An artist reception will be held on May 22nd from 6-8pm. 

 

I value the practice of painting as a way to explore both inside and outside — of myself, my work, and my surroundings. During the time a painting is “open” and developing, it serves as a container and reflector for whatever’s happening in life, whatever I bring into the studio with me. Those internal questions get discussed and explored in the choices I make and the covering or exposing of prior moves. My paintings start without a plan, and usually progress something like building a bridge while crossing it. Formally, I’m inspired by sources in the built environment: interior and exterior space, mundane objects, bright colors, hard edges and sharp shadows, street architecture and road markings, and weathered commercial signage — things made to serve a purpose, then left to age and change and often be totally overlooked.
I’m fascinated by the way paint layers can hold time, conceal and reveal history, and serve as a form of material memory. In the physical world, time and use will wear down textures and alter colors in unintended ways, a process that I’ve adopted for my work by incorporating complete teardowns of my surfaces when needed.
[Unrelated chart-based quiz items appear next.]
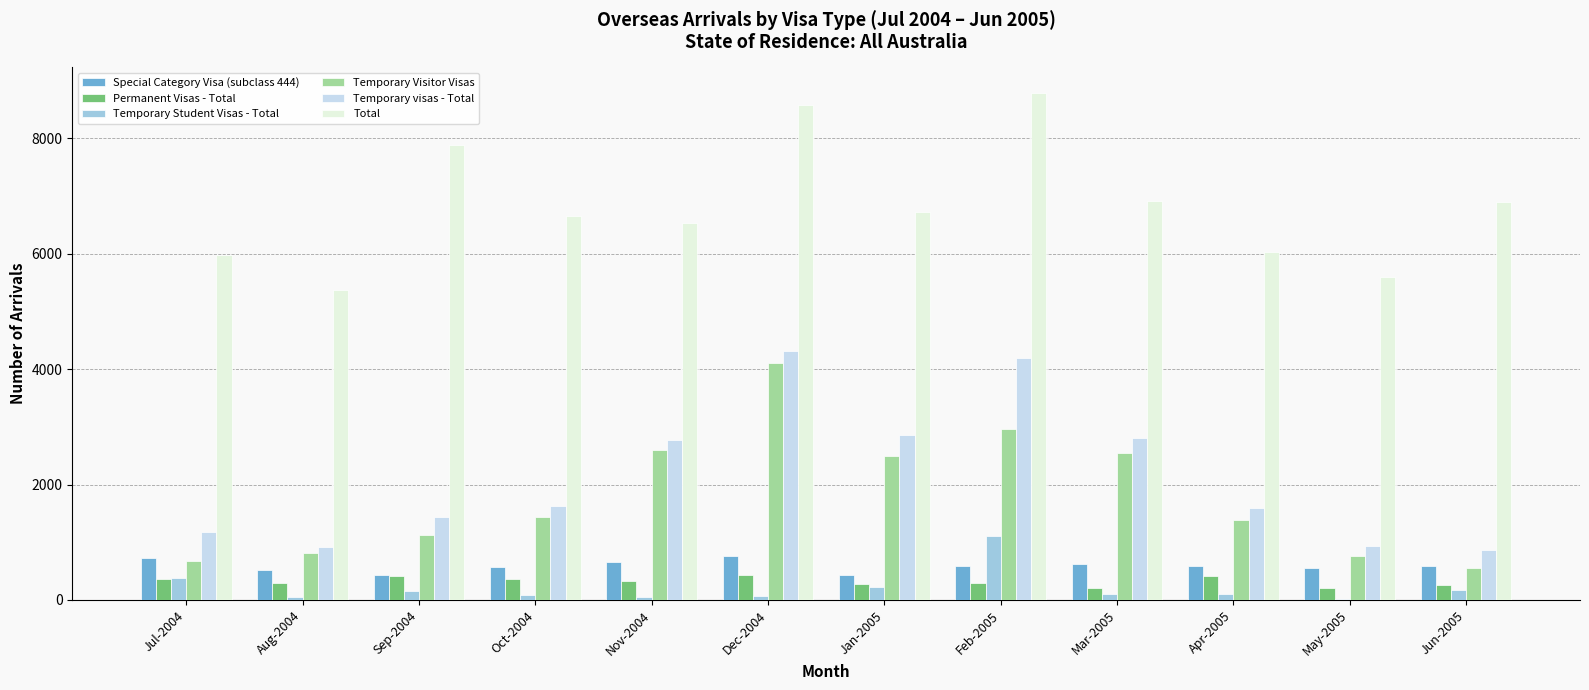

Which series has the largest total across all categories?

Total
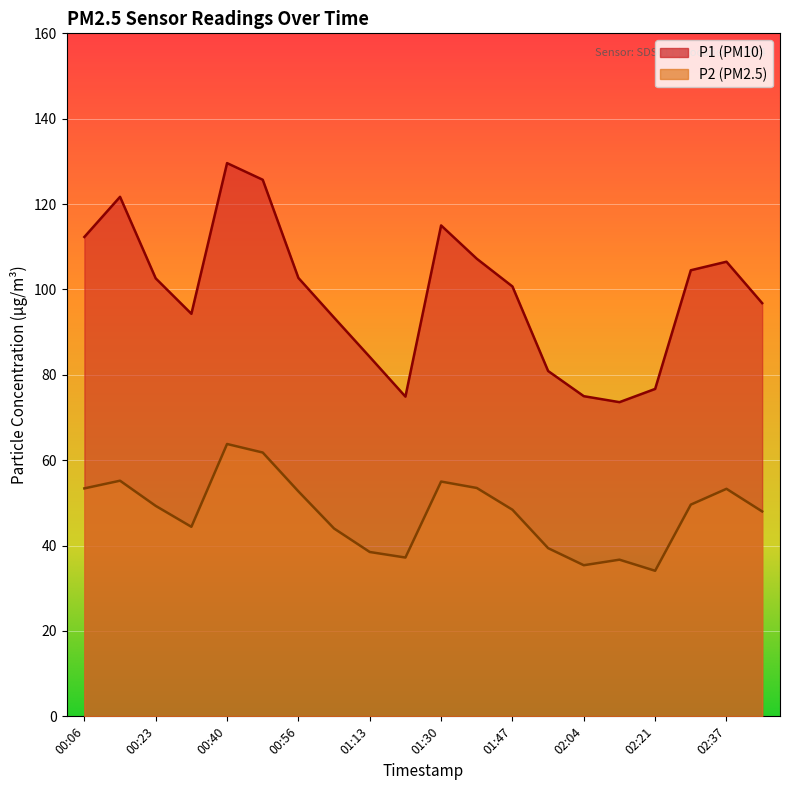

Reading right to left, what are all the values shown in this chart?

P1: 02:46=96.8	02:37=106.5	02:29=104.5	02:21=76.7	02:12=73.6	02:04=75.0	01:55=80.9	01:47=100.7	01:38=107.2	01:30=115.0	01:22=74.9	01:13=84.2	01:05=93.4	00:56=102.7	00:48=125.7	00:40=129.6	00:31=94.3	00:23=102.6	00:14=121.7	00:06=112.3
P2: 02:46=48.0	02:37=53.3	02:29=49.6	02:21=34.1	02:12=36.7	02:04=35.4	01:55=39.4	01:47=48.4	01:38=53.5	01:30=55.0	01:22=37.2	01:13=38.5	01:05=44.0	00:56=52.7	00:48=61.8	00:40=63.8	00:31=44.4	00:23=49.3	00:14=55.2	00:06=53.4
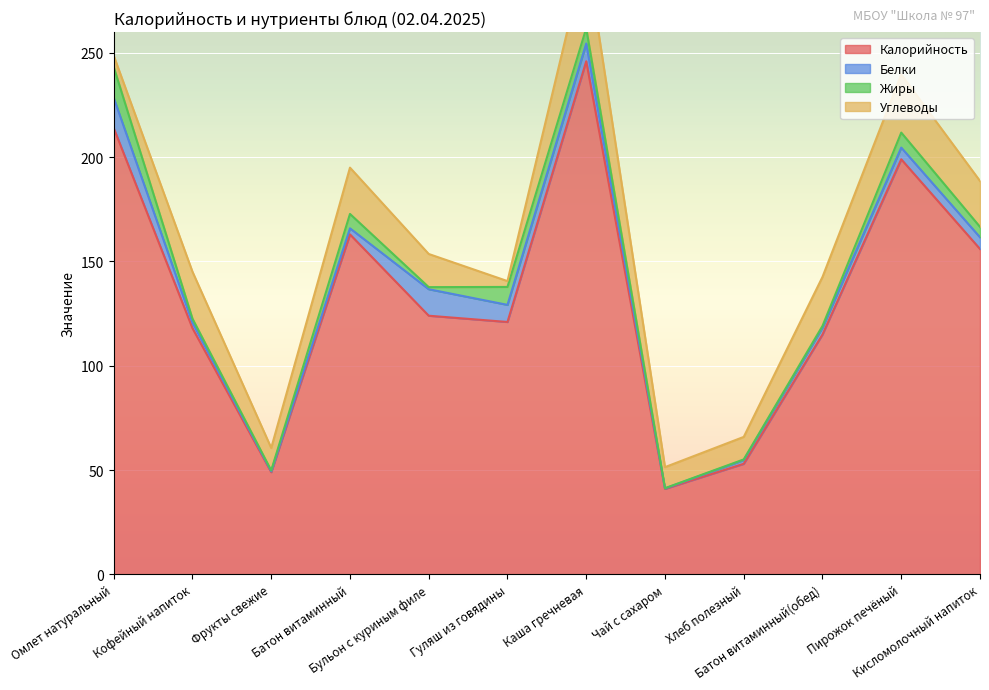

Reading left to right, what are all the values shown in this chart?

Калорийность: Омлет натуральный=214.0	Кофейный напиток=118.0	Фрукты свежие=49.0	Батон витаминный=163.0	Бульон с куриным филе=124.0	Гуляш из говядины=121.0	Каша гречневая=246.0	Чай с сахаром=41.0	Хлеб полезный=53.0	Батон витаминный(обед)=115.0	Пирожок печёный=199.0	Кисломолочный напиток=156.0
Белки: Омлет натуральный=14.5	Кофейный напиток=2.7	Фрукты свежие=0.4	Батон витаминный=2.9	Бульон с куриным филе=12.7	Гуляш из говядины=8.2	Каша гречневая=8.5	Чай с сахаром=0.2	Хлеб полезный=1.8	Батон витаминный(обед)=3.3	Пирожок печёный=5.6	Кисломолочный напиток=5.6
Жиры: Омлет натуральный=14.8	Кофейный напиток=1.9	Фрукты свежие=0.4	Батон витаминный=6.9	Бульон с куриным филе=1.0	Гуляш из говядины=8.6	Каша гречневая=7.3	Чай с сахаром=0.1	Хлеб полезный=0.3	Батон витаминный(обед)=0.8	Пирожок печёный=7.2	Кисломолочный напиток=5.0
Углеводы: Омлет натуральный=5.4	Кофейный напиток=22.5	Фрукты свежие=10.8	Батон витаминный=22.2	Бульон с куриным филе=15.9	Гуляш из говядины=2.8	Каша гречневая=36.6	Чай с сахаром=10.1	Хлеб полезный=10.8	Батон витаминный(обед)=23.5	Пирожок печёный=27.9	Кисломолочный напиток=22.0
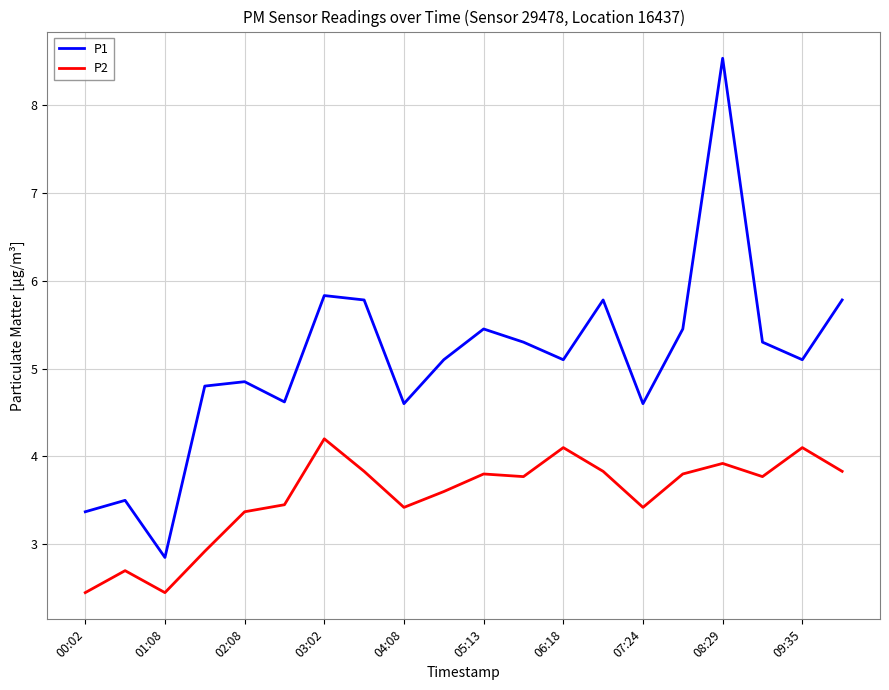

What is the greatest value displayed?

8.5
Taking scrapers and scrubbers to the face of a painting with several weeks’ work invested in it never gets easier, but it does leave a beautiful, charged field of unpredictable events, restoring potential energy and changing my direction. It’s all come apart... now anything is possible again.
That’s what really hooks me about painting: the uncertainty and the possibility. I’ve never liked making pictures of things that can readily be named, or leaving the whole story on the face of a painting. Not-knowing leaves room. Not immediately finding a purpose or a reason invites questions, and finding answers is a very alive and present thing to do. A very human thing. My experience of the world is shaped largely by my curiosity — call it an inverse certainty — and I want to look at what’s around and inside me without deciding in advance. I hope to leave the work open for others to explore, according to curiosities of their own.